Is it rude to be too early for an interview?  - cwan
http://blog.scsuscholars.com/2010/04/is-it-rude-to-be-too-early.html

======
bonsaitree
Yes.

It's actually rude to show up excessively early for ANY sort of social
engagement and, despite the business context and objectives involved, an in-
person interview IS a social engagement.

Despite the professional context, you are still considered a "guest" and the
employer is considered the "host". In most cultures, the host is expected to
provide some sort of accomodations for the guest--if only acknowledgment of
arrival and a simple waiting area considered a non-public space. By showing up
excessively early, you're placing an "excess of obligation" upon the "host".
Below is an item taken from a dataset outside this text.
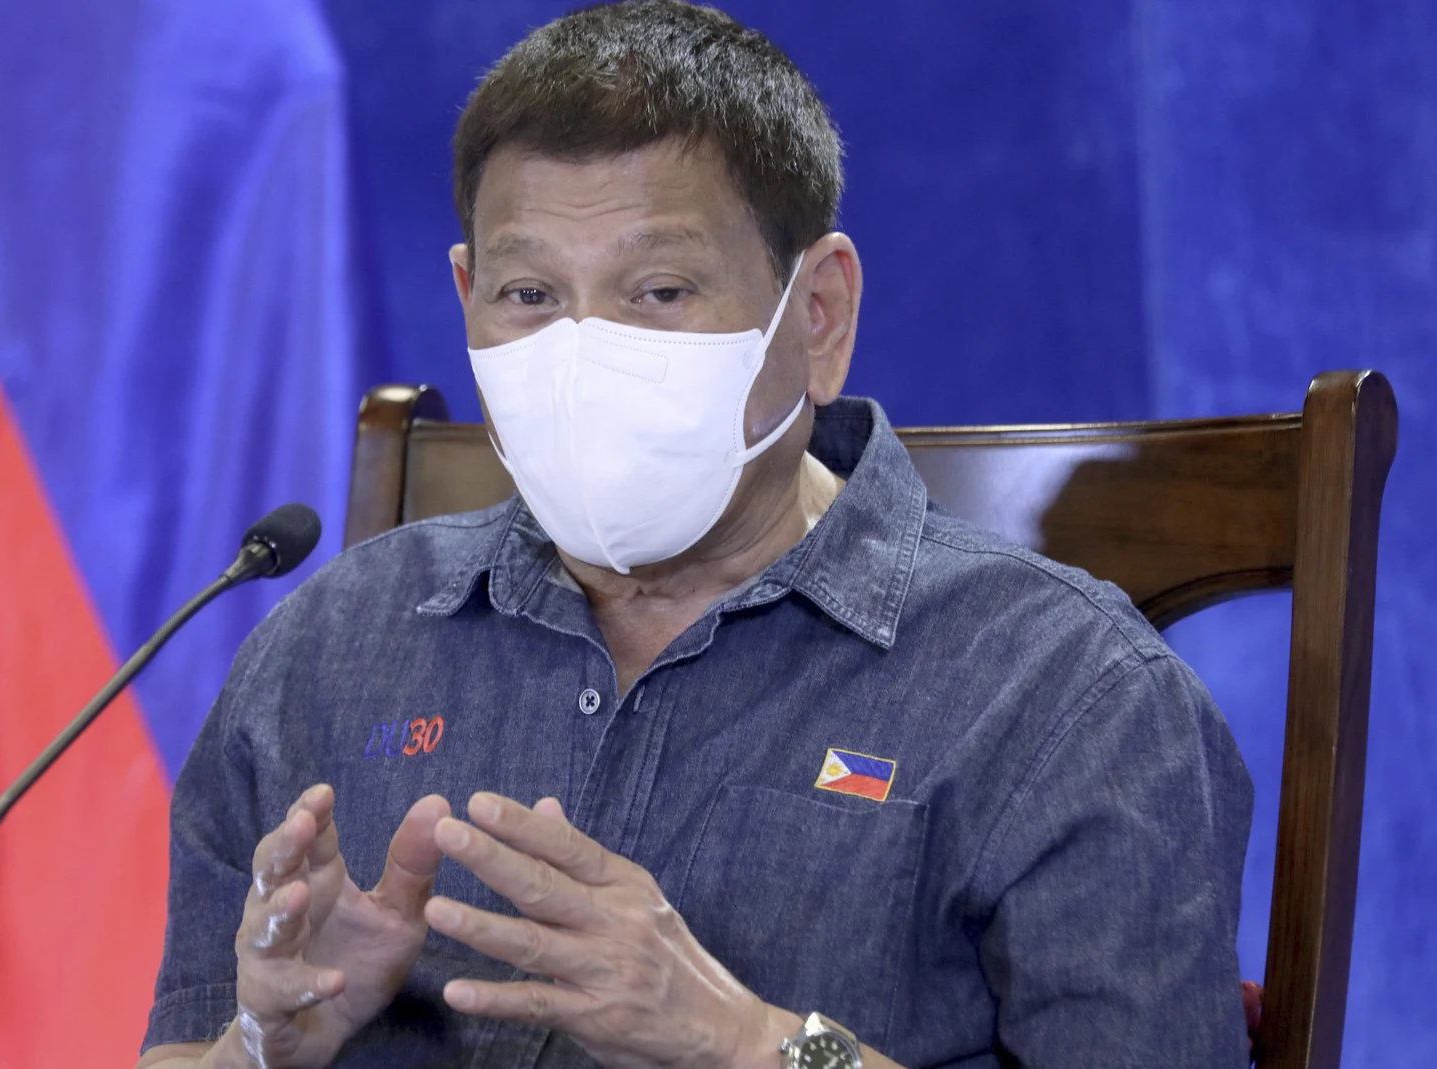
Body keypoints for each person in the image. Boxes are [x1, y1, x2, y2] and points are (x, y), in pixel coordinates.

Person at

If you find that, by happenstance, you'll arrive "excessively early" for your
interview. The default behavior is bide your time in some fashion that does
not involve any obligation on the part of your "host" until just shortly prior
to the appointed time.

Depending on the circumstances of your arrival, one can try calling ahead to
ask the other party "If they would prefer, it's unexpectedly become possible
to move up your meeting". I generally don't recommend this as it can greatly
over-complicate previously agreed upon schedules and, if not handled
delicately, can convey the impression that one or both parties don't place
enough value on each other's time, attention, and prior commitments.

------
anigbrowl
Of course not. Just say traffic was lighter than expected, and produce
something you brought to read - one's choice of reading material could be a
positive factor as long as it's not just a prop.